Whenever there is question about credibility of Properties, I see that most of the discussion happens around functions/methods vs properties. But I would also like to know the compelling reason to use property with associated private field vs public field directly itself, incase of most common get/set behaviors with no other processing, I mean this way
public string CustomerName;
vs
private string customerName;
public string CustomerName
{
get{return customerName;}
set(string value){this.customerName=value;}
}
Properties expose fields. Fields should (almost always) be kept private to a class and accessed via get and set properties. Properties provide a level of abstraction allowing you to change the fields while not affecting the external way they are accessed by the things that use your class.
A field is a variable, a property is a syntactic sugar for two methods - a getter and a setter - which get called when you access the property instead of accessing the content of the variable directly.
Properties can be marked as public , private , protected , internal , protected internal , or private protected . These access modifiers define how users of the class can access the property.
Properties can be read-write (they have both a get and a set accessor), read-only (they have a get accessor but no set accessor), or write-only (they have a set accessor, but no get accessor). Write-only properties are rare and are most commonly used to restrict access to sensitive data.
You get source/binary compatibility if you later need to add other behavior, you get to add break points, and it's just philosophically cleaner (care about the behavior, not the storage mechanism).
Note that you don't need the whole of the latter block in C# 3:
public string CustomerName { get; set; }
See my article on "Why Properties Matter" for more information.
You can override or at least create a "new" property in a derived class
At this point people expect properties to be exposed and fields to be hidden. If someone's going to reflect over your class (its becoming more and more common with tools like Castle Windsor, NHibernate) there is a world of difference, they will likely not be checking for exposed fields.
This is mostly a bug in Java.
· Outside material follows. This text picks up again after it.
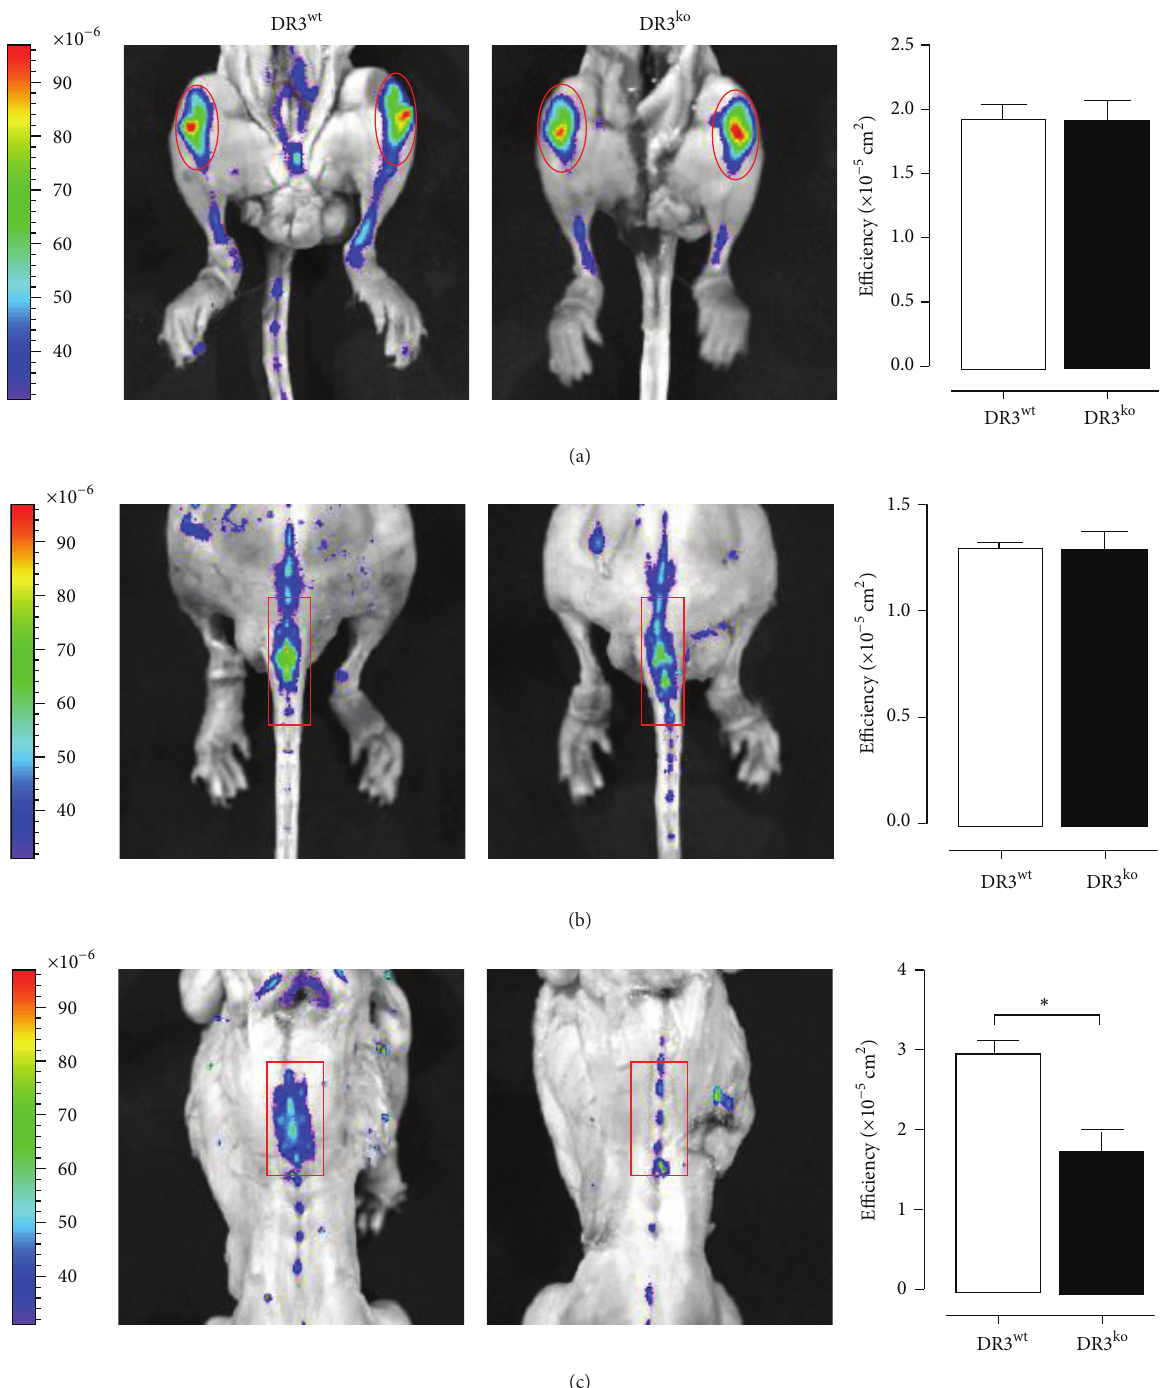
Figure 4: Incorporation of BoneTag into the knee, tail, and thoracic spine of 10-month-old DR 3 wt and DR 3 ko mice (DR 3 wt 𝑛 = 3 , DR 3 ko 𝑛 = 3 ). Mice were injected with the fluorescent probe BoneTag and in vivo bone formation was analyzed. No differences in bone formation were observed in the (a) knee or (b) tail. A significant increase in bone formation was observed in the (c) thoracic spine of DR 3 wt compared to DR 3 ko mice ( 𝑃 ≤ 0.05 ). Area quantified illustrated by red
In many other languages (Python, Delphi, Groovy), the compiler will generate the getters and setters for you unless you supply the code.
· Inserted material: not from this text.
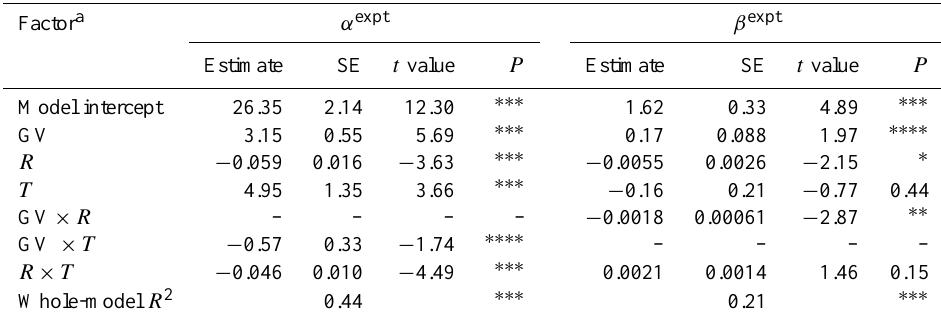
Table 1. The effects of experiment-specific variance of model parameters and climate on individual-level coefficients (i.e. α expt Fig. 4a).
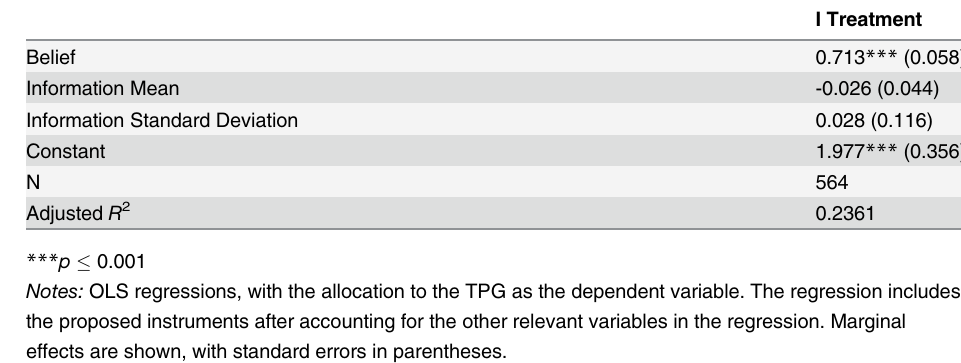
Table 1. Validity: Do Proposed Instruments Independently Impact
This means you can use a "public" field in Groovy and the compiler will silently generate and invoke the setter/setter. If you need to do additional magic when a field is changed, you can introduce a specialized setter and everything will work.
It's one of those things where reality clashes with a design. The Java designers didn't want the compiler to do anything you can't see. What seemed like a good idea many years ago, didn't turn out too well.
I notice one helpful use of property. If you are going to bind the collection of your object to a DataGrid or DataGridView or other bindable control, the only recognized evaluatable names are Property and not public fields.